Under American pressure -- the elder Bush threatened to withhold $10 billion in loan guarantees -- the Shamir government reluctantly agreed to face a Palestinian delegation, as long as Arafat and the PLO were excluded. The conference itself did not lead to a peace agreement, but it set the stage for the successful negotiations at Oslo two years later between a new Israeli government, led by Yitzhak Rabin, and the PLO. "We inherited the framework of the Madrid conference from the previous government," Rabin told the Knesset. Today, George W., enjoying the clout that his administration has acquired during the war in Afghanistan, has the same opportunity to force negotiations between the Israelis and the Palestinians -- and even to guarantee a cease-fire -- yet is refusing to do so.
Sad to say, the Israeli-Palestinian conflict is not the only instance in which the United States has reverted to its pre-September 11 practices. In December, Bush unilaterally abrogated the Anti-Ballistic Missile Treaty, angering Russia and Western Europe for the sake of an extraordinarily costly weapons system of dubious military utility. This February the administration refused to participate in an international conference on foreign aid unless European countries abandoned a proposal for developed nations to double their aid to poor countries. The European plan was an appropriate response to the anti-Western strains of radical Islam that have multiplied in the parts of Asia and Africa that are plagued by illiteracy, malnutrition, and disease. And accepting it would not have dented the U.S. budget. While Germany spends 0.27 percent of its gross domestic product on foreign aid, France 0.33 percent, and Sweden 0.81 percent, the United States spends a meager 0.10 percent.

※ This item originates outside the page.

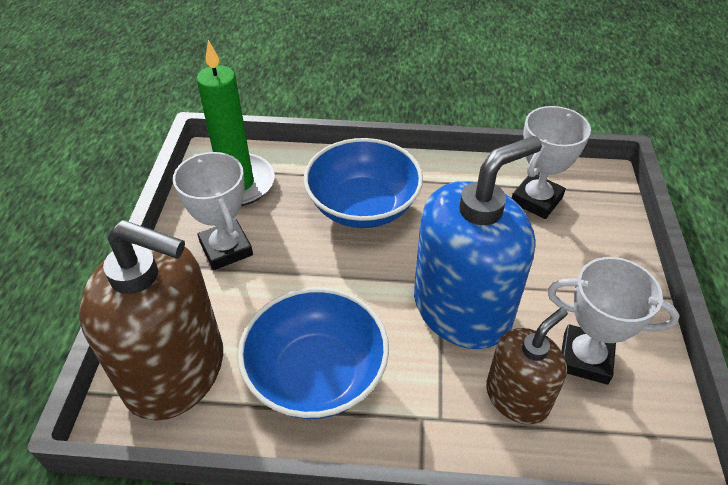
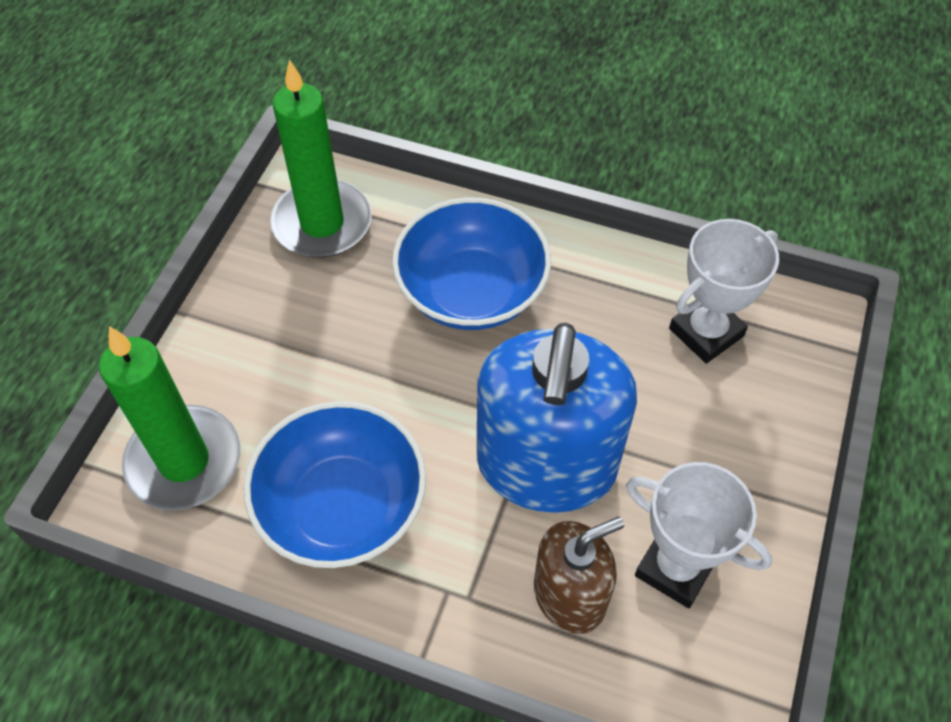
camera: 15 degrees right, 10 degrees up
(175, 370) = (184, 461): brown soap dispenser -> green candle
(226, 249) = (283, 315): white trophy -> none
(462, 308) = (546, 464): blue soap dispenser -> blue soap dispenser turned 120 degrees clockwise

Bush's reversion to neo-isolationism and unilateralism has not dimmed his reputation among pundits or the public. Political commentators who were once quick to condemn his grammar now herald his moral and geopolitical insight in uncovering a new "axis of evil." Bush's Democratic opposition doesn't blink at the prospect of a new war in Iraq. But the unpleasant truth is that in foreign policy, Bush is leading the country back into the black hole from which it temporarily emerged last fall. He and his administration may have proven to be expert in waging war in Afghanistan; but they have done nothing to demonstrate that they will be able to keep the peace.